It didn’t take long for another vacancy to crop up in Jefferson County’s 23rd Judicial Circuit.
Troy Cardona, who has been the county’s Div. 6 circuit judge since the job was created in 2006, has announced he will resign his seat at the end of this year.
He sent a letter to Gov. Mike Parson’s office on Nov. 28 saying he will resign effective Dec. 31.
Cardona, 59, of Herculaneum said “it was time” for him to retire and have more free time to do other things in life.
“It’s been my privilege since being elected in 2006 to serve the state of Missouri and the citizens of Jefferson County,” he said. “God has blessed me in so many ways. But my sister passed away unexpectedly a few years ago, and I’m looking at 60 (his birthday is in February), so why wouldn’t I take advantage of what’s been given me? Life is short.”

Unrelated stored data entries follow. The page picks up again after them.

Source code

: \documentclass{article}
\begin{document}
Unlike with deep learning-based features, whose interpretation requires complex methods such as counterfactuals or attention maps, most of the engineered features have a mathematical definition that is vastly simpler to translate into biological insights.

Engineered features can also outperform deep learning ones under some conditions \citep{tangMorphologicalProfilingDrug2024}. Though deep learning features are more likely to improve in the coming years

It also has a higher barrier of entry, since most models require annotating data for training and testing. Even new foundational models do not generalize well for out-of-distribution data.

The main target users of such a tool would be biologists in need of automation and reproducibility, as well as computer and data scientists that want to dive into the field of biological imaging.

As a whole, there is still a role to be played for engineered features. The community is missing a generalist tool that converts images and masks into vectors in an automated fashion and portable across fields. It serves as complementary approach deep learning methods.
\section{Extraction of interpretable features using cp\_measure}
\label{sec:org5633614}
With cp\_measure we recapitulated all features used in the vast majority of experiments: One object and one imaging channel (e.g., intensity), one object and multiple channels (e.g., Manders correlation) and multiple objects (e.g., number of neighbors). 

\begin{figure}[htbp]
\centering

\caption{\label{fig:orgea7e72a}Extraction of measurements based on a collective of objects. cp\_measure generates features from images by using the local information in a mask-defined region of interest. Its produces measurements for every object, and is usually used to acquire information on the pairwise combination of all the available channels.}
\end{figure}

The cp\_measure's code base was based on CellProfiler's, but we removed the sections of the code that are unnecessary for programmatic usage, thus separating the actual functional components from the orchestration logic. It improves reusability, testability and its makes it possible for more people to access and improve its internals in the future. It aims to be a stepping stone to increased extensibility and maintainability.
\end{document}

The 23rd Circuit, which was expanded to its current complement of six circuit judges and six associate circuit judges in 2006, has been down an associate circuit judge most of the year after Div. 11 Associate Circuit Judge Ed Page was appointed to the Div. 2 circuit judge slot to succeed longtime jurist Darrell Missey, who was appointed by Gov. Mike Parson to direct the state’s Children’s Division.
Former county Municipal Judge Julianne “Juli” Platz Hand won the August election for the Div. 11 seat and she will be sworn in after the first of the year.
Another vacancy opened up in early November, after Div. 3 Circuit Judge Dianna Bartels resigned, but Parson moved quickly to appoint Travis Partney, a Jefferson County assistant prosecuting attorney who had defeated Bartels in the August election, to replace her.
Parson’s office has posted the Div. 6 vacancy on the state’s website (boards.mo.gov).
“I had contacted the governor’s office about the vacancy,” said Presiding Judge Brenda Stacey. “I was given every indication that they would move quickly to fill the space.”
The eventual appointee will serve through the end of 2024, when Cardona’s third six-year term would have expired.
“I’ll hope that Gov. Parson has mercy on us here and appoints someone relatively quickly,” Stacey said. “We’ll see. It’s always possible that an associate will apply to move up, which would then in turn create another vacancy, as we had with Judge Page. We’ll have to see how it all plays out.
“But I’m sorry to see Judge Cardona go,” she said. “I also wish him well in his retirement.”
After Missey left, Cardona and Div. 15 Associate Circuit Judge Shannon Dougherty, who both were elected in 2006, were the longest-tenured members on the county’s bench.
“I was talking with Judge Dougherty about this recently,” Cardona said. “I guess what that means is I’m old.
“As I age, sometimes I think I’m just becoming a relic. I have been an attorney for over 34 years. In my travels, I’ve gone from the Barnhart-Imperial area (where he was raised), from Windsor High School through college and a foreign exchange program to Japan, and then law school (at Northeastern University) in Boston and jobs in Hawaii and back to Japan, and then back to Missouri in the late ’80s, then back to Jefferson County in the early ’90s until now. I’ve been a public servant for about 30 of those 34 years. I must say it has been an honor to serve.”
Cardona said he took the service aspect of public service seriously.
“As an attorney and then a judge, I was always trying to help,” he said. “I take great satisfaction in that effort. I knew I was never going to make everybody happy, but I tried to be fair, and in the end, to help – both the parties that came before me and their attorneys.
“I pray that the results were fair,” he said. “I’ve never really considered myself anything more than a kid who in the summers worked building homes with his grandfather and father to someone who’s tried to help build better lives in cases for people in whatever capacity I may have been serving.”
Cardona said he doesn’t have any particular plans once he leaves the bench.
“I’ve just been smiling incessantly since I made this decision,” he said. “The possibilities are endless. I’ll spend more time with those I love. My parents are both alive and well. I got a camper two years ago in consideration of this and I would like to travel with them and my friends, which I’ve done the past couple of years. I want to spend more time with my dog, Stella (a French bulldog). I can’t even describe how much I love her. God has blessed me and now I want to share life even more with others in my life.
“I can help my fellow attorneys. I can write a book on my experiences as a lawyer and judge. I can be a consultant. I can go work at Bob’s Drive-In or Lowe’s or Home Depot. I can help out more with Guns ’N Hoses (an annual charity boxing event that benefits BackStoppers that Cardona participated in in the early 2000s). I might even go back to writing newspaper stories,” he said.
After graduating from college, Cardona said he covered high school sports for the old Courier-Journal newspaper.
“I don’t want to stop helping people,” he said. “Retirement gives me the opportunity to help different people in different ways.”
Under state law, circuit court judges must be at least 30 years old, residents of their circuit, licensed to practice law in Missouri, U.S. citizens for 10 years and Missouri voters for three years. They are paid $159,578 a year.